> Your objective: Of the records that follow, copy only the lines from the line containing "fx=1124.1 fy=1124.1 cx=511.3" to the line containing "Determine the object", both included, exactly as written.

> Given information:
====================

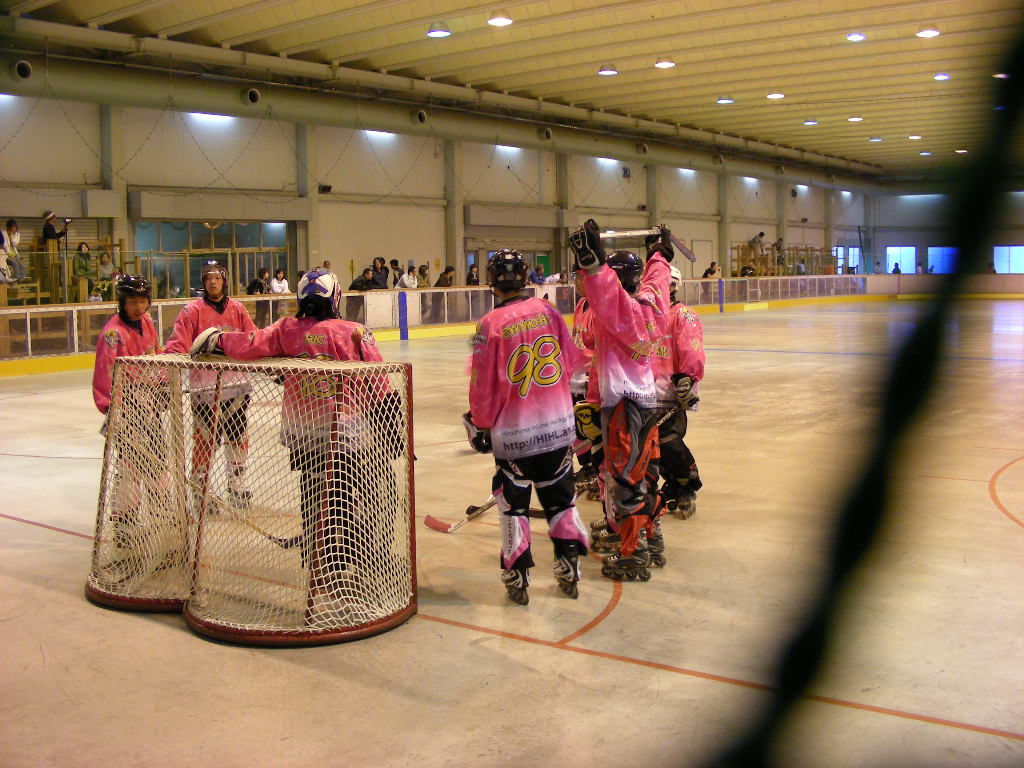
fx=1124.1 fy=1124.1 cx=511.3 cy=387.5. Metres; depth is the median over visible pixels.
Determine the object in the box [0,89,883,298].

====================

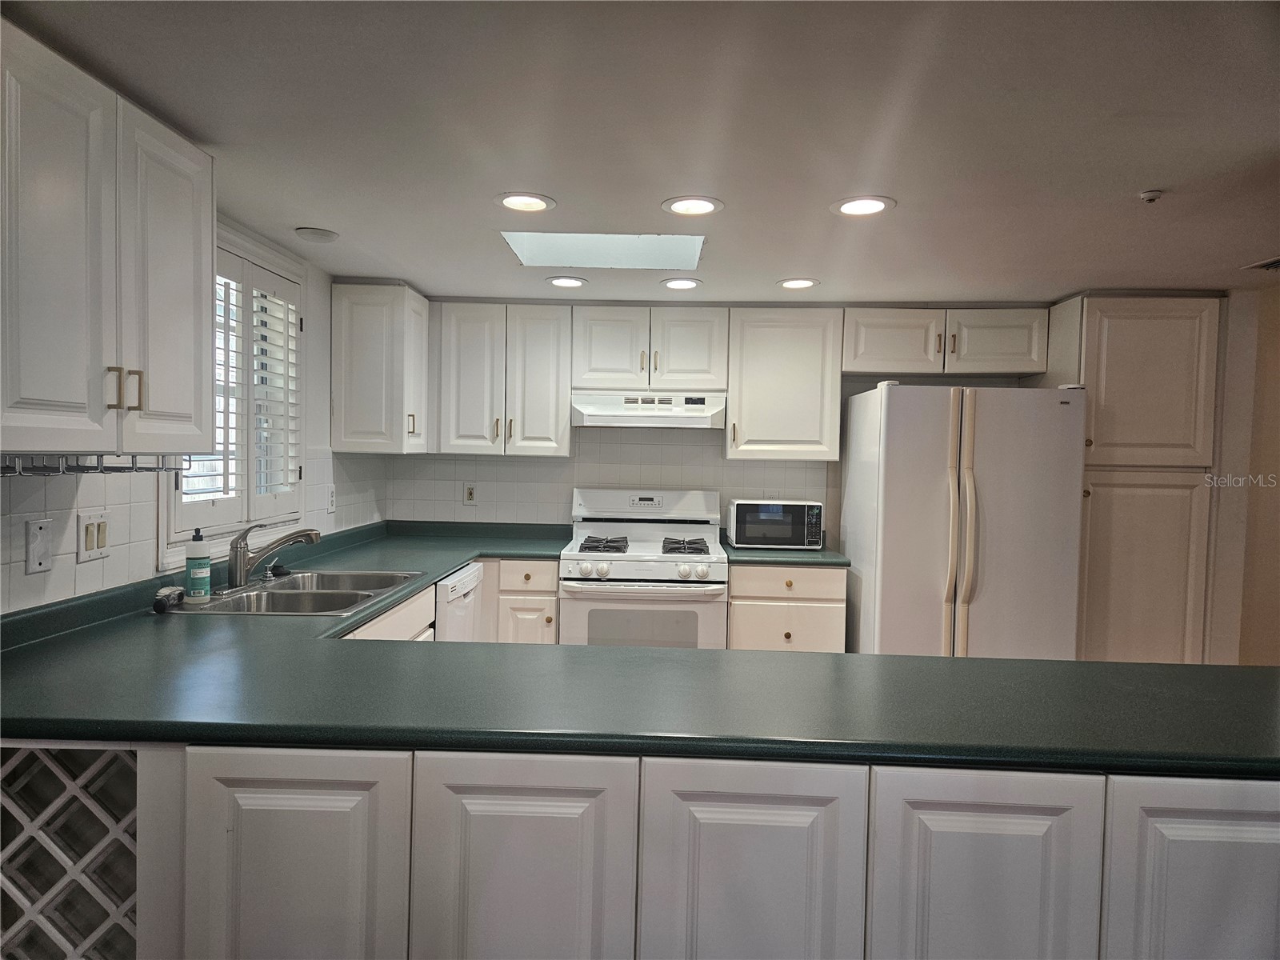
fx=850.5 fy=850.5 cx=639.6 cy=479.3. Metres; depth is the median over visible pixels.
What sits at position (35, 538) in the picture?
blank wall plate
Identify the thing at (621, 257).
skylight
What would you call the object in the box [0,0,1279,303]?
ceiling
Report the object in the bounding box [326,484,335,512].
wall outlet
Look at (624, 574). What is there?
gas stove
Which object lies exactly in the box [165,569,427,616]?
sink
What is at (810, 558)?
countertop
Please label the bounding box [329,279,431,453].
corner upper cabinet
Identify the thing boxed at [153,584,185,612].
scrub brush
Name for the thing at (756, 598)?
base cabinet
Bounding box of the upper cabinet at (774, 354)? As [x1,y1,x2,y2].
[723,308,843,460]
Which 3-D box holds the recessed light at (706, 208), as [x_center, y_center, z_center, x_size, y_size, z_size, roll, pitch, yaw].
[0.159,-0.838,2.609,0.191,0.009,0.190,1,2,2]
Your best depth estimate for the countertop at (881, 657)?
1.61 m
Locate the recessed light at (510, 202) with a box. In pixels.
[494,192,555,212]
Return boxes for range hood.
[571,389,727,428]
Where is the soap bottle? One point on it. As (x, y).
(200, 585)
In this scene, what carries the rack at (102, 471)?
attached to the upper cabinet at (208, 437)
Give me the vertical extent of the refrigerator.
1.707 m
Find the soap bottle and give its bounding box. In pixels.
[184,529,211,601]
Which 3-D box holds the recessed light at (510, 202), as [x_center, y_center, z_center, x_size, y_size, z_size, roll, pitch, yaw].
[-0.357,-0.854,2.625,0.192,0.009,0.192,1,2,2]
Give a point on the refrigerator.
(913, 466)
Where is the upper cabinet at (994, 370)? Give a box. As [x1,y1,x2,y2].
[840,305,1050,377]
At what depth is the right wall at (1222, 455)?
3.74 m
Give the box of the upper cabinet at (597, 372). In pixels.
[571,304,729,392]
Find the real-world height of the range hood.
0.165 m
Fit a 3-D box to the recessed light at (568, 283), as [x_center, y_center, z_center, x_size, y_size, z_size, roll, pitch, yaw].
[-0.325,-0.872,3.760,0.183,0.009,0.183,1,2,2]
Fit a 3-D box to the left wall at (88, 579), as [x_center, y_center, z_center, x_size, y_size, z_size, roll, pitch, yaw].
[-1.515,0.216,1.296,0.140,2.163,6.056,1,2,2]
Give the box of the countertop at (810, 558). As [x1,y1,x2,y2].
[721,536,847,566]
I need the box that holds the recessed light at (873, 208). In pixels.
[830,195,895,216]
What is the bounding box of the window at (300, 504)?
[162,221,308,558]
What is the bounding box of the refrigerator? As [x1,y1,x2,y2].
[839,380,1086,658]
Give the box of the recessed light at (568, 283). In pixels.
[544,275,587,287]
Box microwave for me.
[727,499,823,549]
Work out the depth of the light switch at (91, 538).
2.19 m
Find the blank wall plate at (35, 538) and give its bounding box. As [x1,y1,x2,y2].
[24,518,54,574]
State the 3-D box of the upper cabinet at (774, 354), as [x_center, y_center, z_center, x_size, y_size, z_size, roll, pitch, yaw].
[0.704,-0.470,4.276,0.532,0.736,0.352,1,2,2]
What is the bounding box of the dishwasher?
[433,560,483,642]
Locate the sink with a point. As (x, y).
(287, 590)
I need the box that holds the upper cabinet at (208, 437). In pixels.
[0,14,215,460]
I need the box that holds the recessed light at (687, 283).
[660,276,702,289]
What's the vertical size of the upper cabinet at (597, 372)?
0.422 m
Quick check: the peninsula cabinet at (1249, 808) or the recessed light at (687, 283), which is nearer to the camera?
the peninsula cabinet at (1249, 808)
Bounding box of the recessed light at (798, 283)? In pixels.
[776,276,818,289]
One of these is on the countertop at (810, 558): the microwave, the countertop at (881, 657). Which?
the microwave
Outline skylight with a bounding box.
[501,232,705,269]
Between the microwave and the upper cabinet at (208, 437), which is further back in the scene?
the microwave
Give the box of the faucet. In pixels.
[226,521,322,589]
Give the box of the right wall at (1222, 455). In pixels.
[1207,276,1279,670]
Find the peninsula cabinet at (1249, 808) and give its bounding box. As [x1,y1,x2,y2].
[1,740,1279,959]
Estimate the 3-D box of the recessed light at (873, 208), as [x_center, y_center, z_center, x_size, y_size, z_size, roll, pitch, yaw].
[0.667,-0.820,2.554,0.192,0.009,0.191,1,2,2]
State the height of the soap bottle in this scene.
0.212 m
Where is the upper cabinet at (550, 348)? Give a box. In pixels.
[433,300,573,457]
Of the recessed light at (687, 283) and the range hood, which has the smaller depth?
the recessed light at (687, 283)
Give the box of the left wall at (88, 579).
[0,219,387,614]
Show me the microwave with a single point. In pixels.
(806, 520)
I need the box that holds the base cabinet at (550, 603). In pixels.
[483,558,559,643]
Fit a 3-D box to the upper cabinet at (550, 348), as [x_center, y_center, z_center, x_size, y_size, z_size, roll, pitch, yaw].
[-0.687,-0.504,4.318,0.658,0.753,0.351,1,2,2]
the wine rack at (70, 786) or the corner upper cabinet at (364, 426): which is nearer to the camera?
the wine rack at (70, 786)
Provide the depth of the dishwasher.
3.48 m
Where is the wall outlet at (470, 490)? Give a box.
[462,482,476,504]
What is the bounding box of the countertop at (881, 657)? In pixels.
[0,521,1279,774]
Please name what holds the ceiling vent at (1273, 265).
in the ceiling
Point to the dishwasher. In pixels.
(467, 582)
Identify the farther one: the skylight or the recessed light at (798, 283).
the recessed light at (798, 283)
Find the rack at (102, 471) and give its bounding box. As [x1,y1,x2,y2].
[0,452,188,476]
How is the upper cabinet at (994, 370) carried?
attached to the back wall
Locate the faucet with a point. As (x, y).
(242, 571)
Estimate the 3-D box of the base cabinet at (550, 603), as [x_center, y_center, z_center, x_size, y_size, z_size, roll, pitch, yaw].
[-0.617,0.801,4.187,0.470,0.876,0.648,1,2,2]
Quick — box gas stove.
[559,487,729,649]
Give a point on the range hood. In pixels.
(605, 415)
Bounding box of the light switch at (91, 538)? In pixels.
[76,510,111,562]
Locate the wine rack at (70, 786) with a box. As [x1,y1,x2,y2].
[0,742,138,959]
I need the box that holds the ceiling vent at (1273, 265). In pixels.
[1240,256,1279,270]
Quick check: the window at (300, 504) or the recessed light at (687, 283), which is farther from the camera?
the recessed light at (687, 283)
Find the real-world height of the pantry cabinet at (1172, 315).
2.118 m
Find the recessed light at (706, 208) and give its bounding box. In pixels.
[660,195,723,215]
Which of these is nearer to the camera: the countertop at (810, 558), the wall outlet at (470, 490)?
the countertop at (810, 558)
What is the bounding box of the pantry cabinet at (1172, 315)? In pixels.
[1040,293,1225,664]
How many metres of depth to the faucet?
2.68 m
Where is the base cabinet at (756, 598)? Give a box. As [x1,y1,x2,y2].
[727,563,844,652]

====================

> Solution for this exercise:
fx=1124.1 fy=1124.1 cx=511.3 cy=387.5. Metres; depth is the median over visible pixels.
Determine the object in the box [0,89,883,298].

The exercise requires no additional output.